Challis et al report the findings of an employer survey (MathSkills project). This,

“suggested that a mathematics graduate is advantaged by being logical, systematic and rigorous, being able to take an abstract and broad approach, and being analytical, clear thinking and fast to understand. On the negative side, mathematics graduates tended to lack presentation and communication skills (including report writing and presentation to a non-technical audience), pragmatism in real problem solving, social skills and commercial awareness” (p. 81).

Communication is important; they say,

“professional mathematicians in industry will probably be working on problems that require their specialized knowledge and skills, and they will be working with others who have different specialities, or who are managing the project, or have commissioned it. They must converse lucidly with others, who are ignorant of mathematics, and they must know what can, and what cannot, be solved mathematically. They must simplify problems through modelling, and find or create suitable methods of solution. They must then convey their findings persuasively to a wide range of others, in discussion, in writing and through a presentation: with many audiences, a persuasive argument is more convincing than a rigorous proof!” (p. 81).

They also note that “most mathematics graduates do not go on to call themselves professional mathematicians, although they still bring their special qualities to their job” (p. 82). Finally, Challis, et al warn: “The effort involved in teaching, embedding and assessing [transferable skills] is considerable but cannot be avoided if the modern graduate is to be properly prepared for the workplace” (p. 90).

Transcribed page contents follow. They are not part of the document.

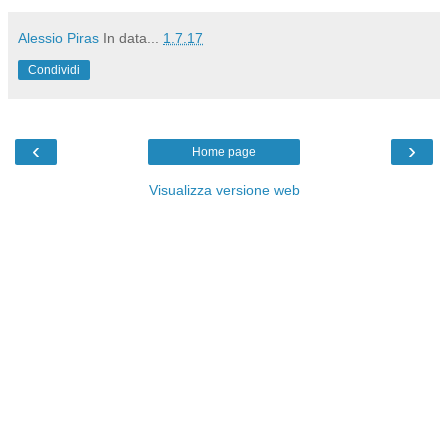
Alessio Piras
In data...
1.7.17
Condividi
‹
›
Home page
Visualizza versione web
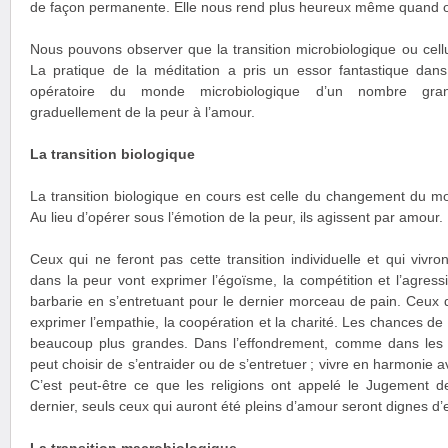
de façon permanente. Elle nous rend plus heureux même quand on 
Nous pouvons observer que la transition microbiologique ou cellu
La pratique de la méditation a pris un essor fantastique da
opératoire du monde microbiologique d’un nombre grand
graduellement de la peur à l’amour.
La transition biologique
La transition biologique en cours est celle du changement du mo
Au lieu d’opérer sous l’émotion de la peur, ils agissent par amour.
Ceux qui ne feront pas cette transition individuelle et qui vivr
dans la peur vont exprimer l’égoïsme, la compétition et l’agressi
barbarie en s’entretuant pour le dernier morceau de pain. Ceux q
exprimer l’empathie, la coopération et la charité. Les chances de 
beaucoup plus grandes. Dans l’effondrement, comme dans les 
peut choisir de s’entraider ou de s’entretuer ; vivre en harmonie a
C’est peut-être ce que les religions ont appelé le Jugement d
dernier, seuls ceux qui auront été pleins d’amour seront dignes d’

  1. QUALITY ASSURANCE AGENCY FOR HIGHER EDUCATION, THE, 2002. Subject benchmark statements: Academic standards – Mathematics, statistics and operational research. Gloucester: The Quality Assurance Agency for Higher Education.
  2. HIBBERD, S., 2005. Use of Projects in Mathematics. MSOR Connections, 5(4), pp. 5-12.
  3. KAHN, P., 2002. Designing courses with a sense of purpose. In: P. KAHN, ed. and J. KYLE, ed., Effective Teaching and Learning in Mathematics & its Applications. London: Kogan Page, 2002, pp. 92-105.
  4. BEEVERS, C., and PATERSON, J., 2002. Assessment in mathematics. In: P. KAHN, ed. and J. KYLE, ed., Effective Teaching and Learning in Mathematics & its Applications. London: Kogan Page, 2002, pp. 49-61.
  5. CHALLIS, N., GRETTON, H., HOUSTON, K., and NEILL, N., 2002. Developing transferable skills: preparation for employment. In: P. KAHN, ed. and J. KYLE, ed., Effective Teaching and Learning in Mathematics & its Applications. London: Kogan Page, 2002, pp. 79-91.
  6. MACBEAN, J., GRAHAM, T. and SANGWIN, C., 2001. Guidelines for Introducing Groupwork in Undergraduate Mathematics. Birmingham: HEA Maths, Stats and OR Network.